By Guillaume Scifo January 12, 2015
Since 2013 the idea of using paper as an electronic component has been gaining ground. In Potsdam, Germany, a team of researchers showed how paper could be transformed into an electrically conductive material. Their aim was to replace the rigid chips currently in use so as to be able to create slimmer, more supple electronic devices.
More recently, Assistant Professor Anming Hu and his team at the University of Tennessee have moved this area of research away from bendy screens and slimline wearable electronics and focused on developing uses for application in the field of connected health. They have come up with a fast, low-cost method of making flexible electronic sensors by directly printing conductive ink on to paper. Their programmable system prints a pattern of silver nanowire ink on to paper within a few minutes and then fixes it by means of photonic sintering, using the light of a camera flash to harden the printed ‘nanowires’.
Anming Hu believes that this invention will be especially valuable in the field of medicine, as the material he and his team are creating will be practically waterproof. One application would for example be to manufacture low-cost implants that can measure the glucose levels of a diabetes sufferer in real time.
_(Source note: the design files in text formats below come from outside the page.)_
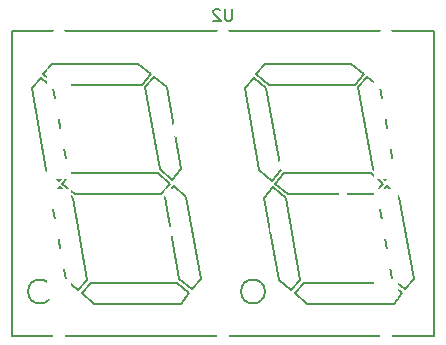
<source format=gbr>
G04 #@! TF.FileFunction,Legend,Bot*
%FSLAX46Y46*%
G04 Gerber Fmt 4.6, Leading zero omitted, Abs format (unit mm)*
G04 Created by KiCad (PCBNEW (2015-06-05 BZR 5717)-product) date Tue Jul 14 22:13:53 2015*
%MOMM*%
G01*
G04 APERTURE LIST*
%ADD10C,0.100000*%
%ADD11C,0.150000*%
%ADD12R,1.400000X1.400000*%
%ADD13C,1.400000*%
%ADD14R,2.032000X1.778000*%
%ADD15C,0.889000*%
%ADD16C,1.143000*%
G04 APERTURE END LIST*
D10*
D11*
X155393607Y-84582000D02*
X148082464Y-84582000D01*
X148082464Y-84582000D02*
X147336505Y-85471000D01*
X147336505Y-85471000D02*
X148395974Y-86360000D01*
X148395974Y-86360000D02*
X155707117Y-86360000D01*
X155707117Y-86360000D02*
X156453076Y-85471000D01*
X156453076Y-85471000D02*
X155393607Y-84582000D01*
X146395365Y-86693585D02*
X147615504Y-93613337D01*
X147615504Y-93613337D02*
X148674973Y-94502337D01*
X148674973Y-94502337D02*
X149420933Y-93613337D01*
X149420933Y-93613337D02*
X148200794Y-86693585D01*
X148200794Y-86693585D02*
X147141325Y-85804585D01*
X147141325Y-85804585D02*
X146395365Y-86693585D01*
X148030093Y-95964585D02*
X149250232Y-102884337D01*
X149250232Y-102884337D02*
X150309701Y-103773337D01*
X150309701Y-103773337D02*
X151055660Y-102884337D01*
X151055660Y-102884337D02*
X149835521Y-95964585D01*
X149835521Y-95964585D02*
X148776052Y-95075585D01*
X148776052Y-95075585D02*
X148030093Y-95964585D01*
X158663062Y-103124000D02*
X151351919Y-103124000D01*
X151351919Y-103124000D02*
X150605960Y-104013000D01*
X150605960Y-104013000D02*
X151665429Y-104902000D01*
X151665429Y-104902000D02*
X158976571Y-104902000D01*
X158976571Y-104902000D02*
X159722531Y-104013000D01*
X159722531Y-104013000D02*
X158663062Y-103124000D01*
X157638103Y-95870663D02*
X158858242Y-102790415D01*
X158858242Y-102790415D02*
X159917711Y-103679415D01*
X159917711Y-103679415D02*
X160663671Y-102790415D01*
X160663671Y-102790415D02*
X159443532Y-95870663D01*
X159443532Y-95870663D02*
X158384063Y-94981663D01*
X158384063Y-94981663D02*
X157638103Y-95870663D01*
X156003376Y-86599663D02*
X157223515Y-93519415D01*
X157223515Y-93519415D02*
X158282984Y-94408415D01*
X158282984Y-94408415D02*
X159028943Y-93519415D01*
X159028943Y-93519415D02*
X157808804Y-86599663D01*
X157808804Y-86599663D02*
X156749335Y-85710663D01*
X156749335Y-85710663D02*
X156003376Y-86599663D01*
X157028335Y-93853000D02*
X149717192Y-93853000D01*
X149717192Y-93853000D02*
X148971232Y-94742000D01*
X148971232Y-94742000D02*
X150030701Y-95631000D01*
X150030701Y-95631000D02*
X157341844Y-95631000D01*
X157341844Y-95631000D02*
X158087804Y-94742000D01*
X158087804Y-94742000D02*
X157028335Y-93853000D01*
X148082000Y-103886000D02*
G75*
G03X148082000Y-103886000I-1016000J0D01*
G01*
X137359607Y-84582000D02*
X130048464Y-84582000D01*
X130048464Y-84582000D02*
X129302505Y-85471000D01*
X129302505Y-85471000D02*
X130361974Y-86360000D01*
X130361974Y-86360000D02*
X137673117Y-86360000D01*
X137673117Y-86360000D02*
X138419076Y-85471000D01*
X138419076Y-85471000D02*
X137359607Y-84582000D01*
X128361365Y-86693585D02*
X129581504Y-93613337D01*
X129581504Y-93613337D02*
X130640973Y-94502337D01*
X130640973Y-94502337D02*
X131386933Y-93613337D01*
X131386933Y-93613337D02*
X130166794Y-86693585D01*
X130166794Y-86693585D02*
X129107325Y-85804585D01*
X129107325Y-85804585D02*
X128361365Y-86693585D01*
X129996093Y-95964585D02*
X131216232Y-102884337D01*
X131216232Y-102884337D02*
X132275701Y-103773337D01*
X132275701Y-103773337D02*
X133021660Y-102884337D01*
X133021660Y-102884337D02*
X131801521Y-95964585D01*
X131801521Y-95964585D02*
X130742052Y-95075585D01*
X130742052Y-95075585D02*
X129996093Y-95964585D01*
X140629062Y-103124000D02*
X133317919Y-103124000D01*
X133317919Y-103124000D02*
X132571960Y-104013000D01*
X132571960Y-104013000D02*
X133631429Y-104902000D01*
X133631429Y-104902000D02*
X140942571Y-104902000D01*
X140942571Y-104902000D02*
X141688531Y-104013000D01*
X141688531Y-104013000D02*
X140629062Y-103124000D01*
X139604103Y-95870663D02*
X140824242Y-102790415D01*
X140824242Y-102790415D02*
X141883711Y-103679415D01*
X141883711Y-103679415D02*
X142629671Y-102790415D01*
X142629671Y-102790415D02*
X141409532Y-95870663D01*
X141409532Y-95870663D02*
X140350063Y-94981663D01*
X140350063Y-94981663D02*
X139604103Y-95870663D01*
X137969376Y-86599663D02*
X139189515Y-93519415D01*
X139189515Y-93519415D02*
X140248984Y-94408415D01*
X140248984Y-94408415D02*
X140994943Y-93519415D01*
X140994943Y-93519415D02*
X139774804Y-86599663D01*
X139774804Y-86599663D02*
X138715335Y-85710663D01*
X138715335Y-85710663D02*
X137969376Y-86599663D01*
X138994335Y-93853000D02*
X131683192Y-93853000D01*
X131683192Y-93853000D02*
X130937232Y-94742000D01*
X130937232Y-94742000D02*
X131996701Y-95631000D01*
X131996701Y-95631000D02*
X139307844Y-95631000D01*
X139307844Y-95631000D02*
X140053804Y-94742000D01*
X140053804Y-94742000D02*
X138994335Y-93853000D01*
X130048000Y-103886000D02*
G75*
G03X130048000Y-103886000I-1016000J0D01*
G01*
X162426000Y-107642000D02*
X162426000Y-81842000D01*
X126626000Y-107642000D02*
X162426000Y-107642000D01*
X126626000Y-81842000D02*
X126626000Y-107642000D01*
X162426000Y-81842000D02*
X126626000Y-81842000D01*
X145287905Y-79970381D02*
X145287905Y-80779905D01*
X145240286Y-80875143D01*
X145192667Y-80922762D01*
X145097429Y-80970381D01*
X144906952Y-80970381D01*
X144811714Y-80922762D01*
X144764095Y-80875143D01*
X144716476Y-80779905D01*
X144716476Y-79970381D01*
X144287905Y-80065619D02*
X144240286Y-80018000D01*
X144145048Y-79970381D01*
X143906952Y-79970381D01*
X143811714Y-80018000D01*
X143764095Y-80065619D01*
X143716476Y-80160857D01*
X143716476Y-80256095D01*
X143764095Y-80398952D01*
X144335524Y-80970381D01*
X143716476Y-80970381D01*
%LPC*%
D12*
X154686000Y-105742000D03*
D13*
X152146000Y-105742000D03*
X149606000Y-105742000D03*
X147066000Y-105742000D03*
X144526000Y-105742000D03*
X141986000Y-105742000D03*
X139446000Y-105742000D03*
X136906000Y-105742000D03*
X134366000Y-105742000D03*
X134366000Y-83742000D03*
X136906000Y-83742000D03*
X139446000Y-83742000D03*
X141986000Y-83742000D03*
X144526000Y-83742000D03*
X147066000Y-83742000D03*
X149606000Y-83742000D03*
X152146000Y-83742000D03*
X154686000Y-83742000D03*
D14*
X130683000Y-85852000D03*
X130683000Y-88392000D03*
X130683000Y-90932000D03*
X130683000Y-93472000D03*
X130683000Y-96012000D03*
X130683000Y-98552000D03*
X130683000Y-101092000D03*
X130683000Y-103632000D03*
X158369000Y-103632000D03*
X158369000Y-101092000D03*
X158369000Y-98552000D03*
X158369000Y-96012000D03*
X158369000Y-93472000D03*
X158369000Y-90932000D03*
X158369000Y-88392000D03*
X158369000Y-85852000D03*
D15*
X151003000Y-99314000D03*
D16*
X151003000Y-89916000D03*
X154940000Y-87376000D03*
X145288000Y-101092000D03*
X140589000Y-90170000D03*
X140970000Y-88646000D03*
X158369000Y-82042000D03*
X144526000Y-82042000D03*
X130683000Y-82042000D03*
X130683000Y-107442000D03*
X144526000Y-107442000D03*
X158369000Y-107442000D03*
D15*
X149618230Y-93205770D03*
X143710052Y-94033948D03*
X144843520Y-102743000D03*
X156210000Y-105409990D03*
X143764000Y-95249998D03*
X141478006Y-100330000D03*
X139954000Y-95504000D03*
X137922000Y-99060000D03*
X139954000Y-98806000D03*
X148970996Y-98679000D03*
X152273000Y-98425000D03*
X153162010Y-97409000D03*
X155956000Y-98298000D03*
X155575000Y-96900996D03*
X154715819Y-95855181D03*
X144526000Y-91186000D03*
X145542000Y-90424000D03*
M02*

</source>
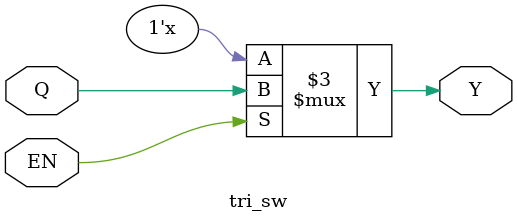
<source format=v>
module tri_sw(Y , Q, EN);
input Q , EN ;
output reg Y ;

always @(*)
begin 
    if (EN)
    begin
        Y = Q ; 
    end
    else 
    begin 
        Y = 1'bx ;
    end
end

endmodule 
</source>
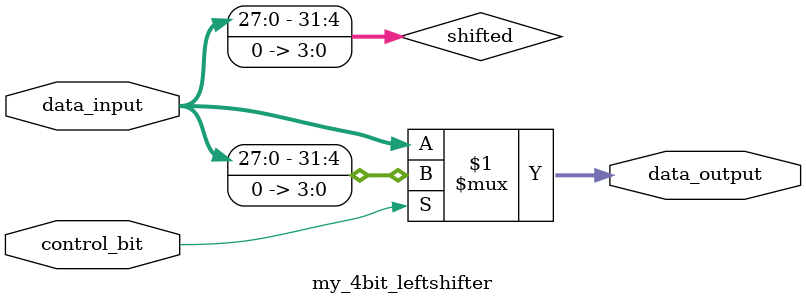
<source format=v>
module my_4bit_leftshifter(data_input, control_bit, data_output);

	input [31:0] data_input;
	input control_bit;
	
	wire [31:0] shifted;
	
	output [31:0] data_output;
	
	
	genvar k;
	generate
	for(k = 31; k > 3; k = k-1) begin: my4ShiftLoop
		assign shifted[k] = data_input[k-4];
    end
	endgenerate
    
    genvar j;
	generate
	for(j = 3; j >= 0; j = j-1) begin: my4ShiftLoop2
		assign shifted[j] = 1'b0;
    end
	endgenerate
	
	assign data_output = control_bit ? shifted : data_input;
	
	
	
endmodule
</source>
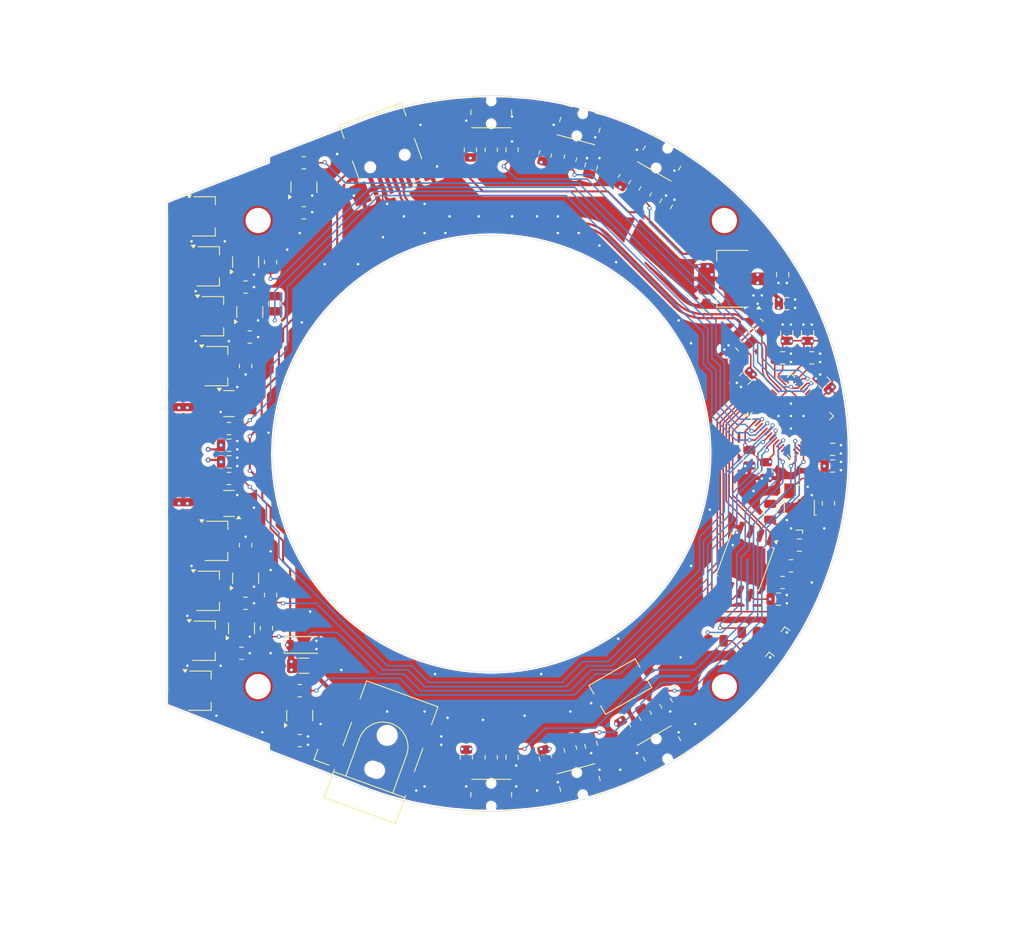
<source format=kicad_pcb>
(kicad_pcb
	(version 20240108)
	(generator "pcbnew")
	(generator_version "8.0")
	(general
		(thickness 1.6)
		(legacy_teardrops no)
	)
	(paper "A4")
	(layers
		(0 "F.Cu" signal)
		(1 "In1.Cu" signal)
		(2 "In2.Cu" signal)
		(31 "B.Cu" signal)
		(32 "B.Adhes" user "B.Adhesive")
		(33 "F.Adhes" user "F.Adhesive")
		(34 "B.Paste" user)
		(35 "F.Paste" user)
		(36 "B.SilkS" user "B.Silkscreen")
		(37 "F.SilkS" user "F.Silkscreen")
		(38 "B.Mask" user)
		(39 "F.Mask" user)
		(40 "Dwgs.User" user "User.Drawings")
		(41 "Cmts.User" user "User.Comments")
		(42 "Eco1.User" user "User.Eco1")
		(43 "Eco2.User" user "User.Eco2")
		(44 "Edge.Cuts" user)
		(45 "Margin" user)
		(46 "B.CrtYd" user "B.Courtyard")
		(47 "F.CrtYd" user "F.Courtyard")
		(48 "B.Fab" user)
		(49 "F.Fab" user)
		(50 "User.1" user)
		(51 "User.2" user)
		(52 "User.3" user)
		(53 "User.4" user)
		(54 "User.5" user)
		(55 "User.6" user)
		(56 "User.7" user)
		(57 "User.8" user)
		(58 "User.9" user)
	)
	(setup
		(stackup
			(layer "F.SilkS"
				(type "Top Silk Screen")
			)
			(layer "F.Paste"
				(type "Top Solder Paste")
			)
			(layer "F.Mask"
				(type "Top Solder Mask")
				(thickness 0.01)
			)
			(layer "F.Cu"
				(type "copper")
				(thickness 0.035)
			)
			(layer "dielectric 1"
				(type "prepreg")
				(thickness 0.1)
				(material "FR4")
				(epsilon_r 4.5)
				(loss_tangent 0.02)
			)
			(layer "In1.Cu"
				(type "copper")
				(thickness 0.035)
			)
			(layer "dielectric 2"
				(type "core")
				(thickness 1.24)
				(material "FR4")
				(epsilon_r 4.5)
				(loss_tangent 0.02)
			)
			(layer "In2.Cu"
				(type "copper")
				(thickness 0.035)
			)
			(layer "dielectric 3"
				(type "prepreg")
				(thickness 0.1)
				(material "FR4")
				(epsilon_r 4.5)
				(loss_tangent 0.02)
			)
			(layer "B.Cu"
				(type "copper")
				(thickness 0.035)
			)
			(layer "B.Mask"
				(type "Bottom Solder Mask")
				(thickness 0.01)
			)
			(layer "B.Paste"
				(type "Bottom Solder Paste")
			)
			(layer "B.SilkS"
				(type "Bottom Silk Screen")
			)
			(copper_finish "None")
			(dielectric_constraints yes)
		)
		(pad_to_mask_clearance 0)
		(allow_soldermask_bridges_in_footprints no)
		(pcbplotparams
			(layerselection 0x00010fc_ffffffff)
			(plot_on_all_layers_selection 0x0000000_00000000)
			(disableapertmacros no)
			(usegerberextensions yes)
			(usegerberattributes no)
			(usegerberadvancedattributes no)
			(creategerberjobfile no)
			(dashed_line_dash_ratio 12.000000)
			(dashed_line_gap_ratio 3.000000)
			(svgprecision 4)
			(plotframeref no)
			(viasonmask no)
			(mode 1)
			(useauxorigin no)
			(hpglpennumber 1)
			(hpglpenspeed 20)
			(hpglpendiameter 15.000000)
			(pdf_front_fp_property_popups yes)
			(pdf_back_fp_property_popups yes)
			(dxfpolygonmode yes)
			(dxfimperialunits yes)
			(dxfusepcbnewfont yes)
			(psnegative no)
			(psa4output no)
			(plotreference yes)
			(plotvalue no)
			(plotfptext yes)
			(plotinvisibletext no)
			(sketchpadsonfab no)
			(subtractmaskfromsilk yes)
			(outputformat 1)
			(mirror no)
			(drillshape 0)
			(scaleselection 1)
			(outputdirectory "ringlight_ctrl_out/")
		)
	)
	(net 0 "")
	(net 1 "GND")
	(net 2 "unconnected-(J1-ID-Pad4)")
	(net 3 "unconnected-(J1-VBUS-Pad1)")
	(net 4 "+12V")
	(net 5 "/l8")
	(net 6 "/l1")
	(net 7 "/l4")
	(net 8 "/l6")
	(net 9 "/l2")
	(net 10 "/l3")
	(net 11 "/l7")
	(net 12 "/l5")
	(net 13 "Net-(Q1-B)")
	(net 14 "Net-(Q1-C)")
	(net 15 "Net-(Q3-C)")
	(net 16 "Net-(Q3-B)")
	(net 17 "Net-(R1-Pad2)")
	(net 18 "Net-(R2-Pad2)")
	(net 19 "Net-(R3-Pad2)")
	(net 20 "Net-(R10-Pad1)")
	(net 21 "Net-(R11-Pad1)")
	(net 22 "Net-(R12-Pad1)")
	(net 23 "/c1")
	(net 24 "/c2")
	(net 25 "+1V1")
	(net 26 "+3V3")
	(net 27 "/XIN")
	(net 28 "Net-(C22-Pad1)")
	(net 29 "Net-(F1-Pad1)")
	(net 30 "Net-(U1-USB_DP)")
	(net 31 "Net-(U1-USB_DM)")
	(net 32 "/~{USB_BOOT}")
	(net 33 "/QSPI_SS")
	(net 34 "/XOUT")
	(net 35 "/GPIO16")
	(net 36 "/GPIO11")
	(net 37 "/SWCLK")
	(net 38 "/GPIO8")
	(net 39 "/QSPI_SD1")
	(net 40 "/GPIO21")
	(net 41 "/GPIO12")
	(net 42 "/GPIO24")
	(net 43 "/QSPI_SD2")
	(net 44 "/GPIO20")
	(net 45 "/QSPI_SD3")
	(net 46 "/GPIO19")
	(net 47 "/GPIO27")
	(net 48 "/GPIO17")
	(net 49 "/RUN")
	(net 50 "/GPIO25")
	(net 51 "/GPIO14")
	(net 52 "/GPIO9")
	(net 53 "/QSPI_SD0")
	(net 54 "/GPIO10")
	(net 55 "/QSPI_SCLK")
	(net 56 "/GPIO18")
	(net 57 "/SWDIO")
	(net 58 "/GPIO29")
	(net 59 "/GPIO22")
	(net 60 "/GPIO28")
	(net 61 "/GPIO13")
	(net 62 "/GPIO26")
	(net 63 "/GPIO15")
	(net 64 "/GPIO23")
	(net 65 "Net-(Q5-C)")
	(net 66 "Net-(Q5-B)")
	(net 67 "Net-(Q7-C)")
	(net 68 "Net-(Q7-B)")
	(net 69 "Net-(Q10-B)")
	(net 70 "Net-(Q10-E)")
	(net 71 "Net-(Q11-B)")
	(net 72 "Net-(Q11-C)")
	(net 73 "Net-(Q13-B)")
	(net 74 "Net-(Q13-C)")
	(net 75 "Net-(Q15-C)")
	(net 76 "Net-(Q15-B)")
	(net 77 "/c3")
	(net 78 "/c4")
	(net 79 "/c5")
	(net 80 "/c6")
	(net 81 "/c7")
	(net 82 "/c8")
	(net 83 "/usb-")
	(net 84 "/usb+")
	(net 85 "Net-(D2-A)")
	(net 86 "Net-(D3-A)")
	(net 87 "unconnected-(H1-Pad1)")
	(net 88 "unconnected-(H2-Pad1)")
	(net 89 "unconnected-(H3-Pad1)")
	(net 90 "unconnected-(H4-Pad1)")
	(footprint "Package_TO_SOT_SMD:SOT-23" (layer "F.Cu") (at 120 121 90))
	(footprint "Package_TO_SOT_SMD:SOT-89-3" (layer "F.Cu") (at 115.5 122.5))
	(footprint "Button_Switch_SMD:Panasonic_EVQPUL_EVQPUC" (layer "F.Cu") (at 160.644124 60.5 -15))
	(footprint "Capacitor_SMD:C_0805_2012Metric" (layer "F.Cu") (at 118.5 101))
	(footprint "Capacitor_SMD:C_0805_2012Metric" (layer "F.Cu") (at 162 65.5 75))
	(footprint "Capacitor_SMD:C_0805_2012Metric" (layer "F.Cu") (at 191 99.5))
	(footprint "flatwiresolder:conn_01x10" (layer "F.Cu") (at 113 94.42))
	(footprint "Mounting_Wuerth:Mounting_Wuerth_WA-SMSI-M2_H8mm_9774080243" (layer "F.Cu") (at 122 72))
	(footprint "Resistor_SMD:R_0805_2012Metric" (layer "F.Cu") (at 159.5 135.5 105))
	(footprint "Capacitor_SMD:C_0805_2012Metric" (layer "F.Cu") (at 188.5 88.5))
	(footprint "Capacitor_SMD:C_0805_2012Metric" (layer "F.Cu") (at 152.5 136.5 -90))
	(footprint "Package_TO_SOT_SMD:SOT-89-3" (layer "F.Cu") (at 116 77.5))
	(footprint "Package_TO_SOT_SMD:SOT-23" (layer "F.Cu") (at 120.5 115 90))
	(footprint "Package_TO_SOT_SMD:SOT-23" (layer "F.Cu") (at 127.5 68 90))
	(footprint "Capacitor_SMD:C_0805_2012Metric" (layer "F.Cu") (at 180.5 91 -135))
	(footprint "Package_DFN_QFN:QFN-56-1EP_7x7mm_P0.4mm_EP3.2x3.2mm" (layer "F.Cu") (at 186 95.5 45))
	(footprint "Capacitor_SMD:C_0805_2012Metric" (layer "F.Cu") (at 162 135 -75))
	(footprint "Resistor_SMD:R_0805_2012Metric" (layer "F.Cu") (at 121 86))
	(footprint "Resistor_SMD:R_0805_2012Metric" (layer "F.Cu") (at 156.5 136.5 -75))
	(footprint "Package_TO_SOT_SMD:SOT-89-3" (layer "F.Cu") (at 116 116.5))
	(footprint "Mounting_Wuerth:Mounting_Wuerth_WA-SMSI-M2_H8mm_9774080243" (layer "F.Cu") (at 122 128))
	(footprint "Resistor_SMD:R_0805_2012Metric" (layer "F.Cu") (at 120.5 80))
	(footprint "Button_Switch_SMD:SW_Tactile_SPST_NO_Straight_CK_PTS636Sx25SMTRLFS" (layer "F.Cu") (at 165.5 128 30))
	(footprint "Resistor_SMD:R_0805_2012Metric" (layer "F.Cu") (at 118.5 103 180))
	(footprint "Package_SO:SOIC-8_5.23x5.23mm_P1.27mm" (layer "F.Cu") (at 180.5 113 -110))
	(footprint "Resistor_SMD:R_0805_2012Metric" (layer "F.Cu") (at 123.5 117 90))
	(footprint "Capacitor_SMD:C_0805_2012Metric" (layer "F.Cu") (at 183.5 107 -90))
	(footprint "Resistor_SMD:R_0805_2012Metric" (layer "F.Cu") (at 127.5 71.0625))
	(footprint "Resistor_SMD:R_0805_2012Metric" (layer "F.Cu") (at 168.5 131.5 120))
	(footprint "Capacitor_SMD:C_0805_2012Metric" (layer "F.Cu") (at 185 78.5 -90))
	(footprint "Mounting_Wuerth:Mounting_Wuerth_WA-SMSI-M2_H8mm_9774080243" (layer "F.Cu") (at 178 128))
	(footprint "Button_Switch_SMD:Panasonic_EVQPUL_EVQPUC" (layer "F.Cu") (at 170.5 135.5 -150))
	(footprint "Package_TO_SOT_SMD:SOT-23"
		(layer "F.Cu")
		(uuid "56826564-287f-4577-a70e-ca23d271a701")
		(at 121 83 90)
		(descr "SOT, 3 Pin (https://www.jedec.org/system/files/docs/to-236h.pdf variant AB), generated with kicad-footprint-generator ipc_gullwing_generator.py")
		(tags "SOT TO_SOT_SMD")
		(property "Reference" "Q5"
			(at 0 -2.4 90)
			(layer "F.SilkS")
			(hide yes)
			(uuid "8e5067fe-e074-4d92-86d2-ea662502fd5d")
			(effects
				(font
					(size 1 1)
					(thickness 0.15)
				)
			)
		)
		(property "Value" "BC850"
			(at 0 2.4 90)
			(layer "F.Fab")
			(uuid "4a4c2c61-e2eb-4858-8b16-ca4169b4ed93")
			(effects
				(font
					(size 1 1)
					(thickness 0.15)
				)
			)
		)
		(property "Footprint" "Package_TO_SOT_SMD:SOT-23"
			(at 0 0 90)
			(unlocked yes)
			(layer "F.Fab")
			(hide yes)
			(uuid "44e63318-7efa-46ee-b33d-b36e6e06ca1c")
			(effects
				(font
					(size 1.27 1.27)
					(thickness 0.15)
				)
			)
		)
		(property "Datasheet" "http://www.infineon.com/dgdl/Infineon-BC847SERIES_BC848SERIES_BC849SERIES_BC850SERIES-DS-v01_01-en.pdf?fileId=db3a304314dca389011541d4630a1657"
			(at 0 0 90)
			(unlocked yes)
			(layer "F.Fab")
			(hide yes)
			(uuid "f3f363eb-3ab8-4b88-a86f-fcada809cfb1")
			(effects
				(font
					(size 1.27 1.27)
					(thickness 0.15)
				)
			)
		)
		(property "Description" "0.1A Ic, 45V Vce, NPN Transistor, SOT-23"
			(at 0 0 90)
			(unlocked yes)
			(layer "F.Fab")
			(hide yes)
			(uuid "7b03d6ca-a931-4249-9da7-d1e05b188c8c")
			(effects
				(font
					(size 1.27 1.27)
					(thickness 
... [1444801 chars truncated]
</source>
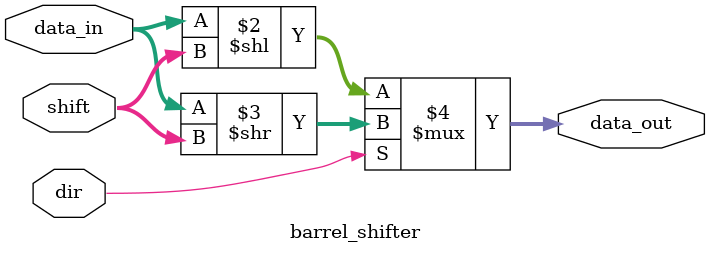
<source format=v>
`timescale 1ns / 1ps


module barrel_shifter #(
    parameter WIDTH = 8
    )(
    input [WIDTH-1:0] data_in,
    input [$clog2(WIDTH)-1:0] shift,
    input dir,      //0 -> left, 1 -> right
    output [WIDTH-1:0] data_out
    );
    
    assign data_out = (dir == 1'b0) ? (data_in << shift) : (data_in >> shift);
    
endmodule


</source>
In fact, in the longer term all medical conditions which require monitoring on a regular basis could benefit from this type of inexpensive implant.
The technology is still currently a long way from being ready for practical use: “Specific applications of our work will need long-term development,” underlines Professor Hu. However, if his research is proved to work well in the clinical sphere, it will help to extend connected health technology to preventive care, along similar lines to smart watches designed to alert their wearers to imminent epileptic seizures.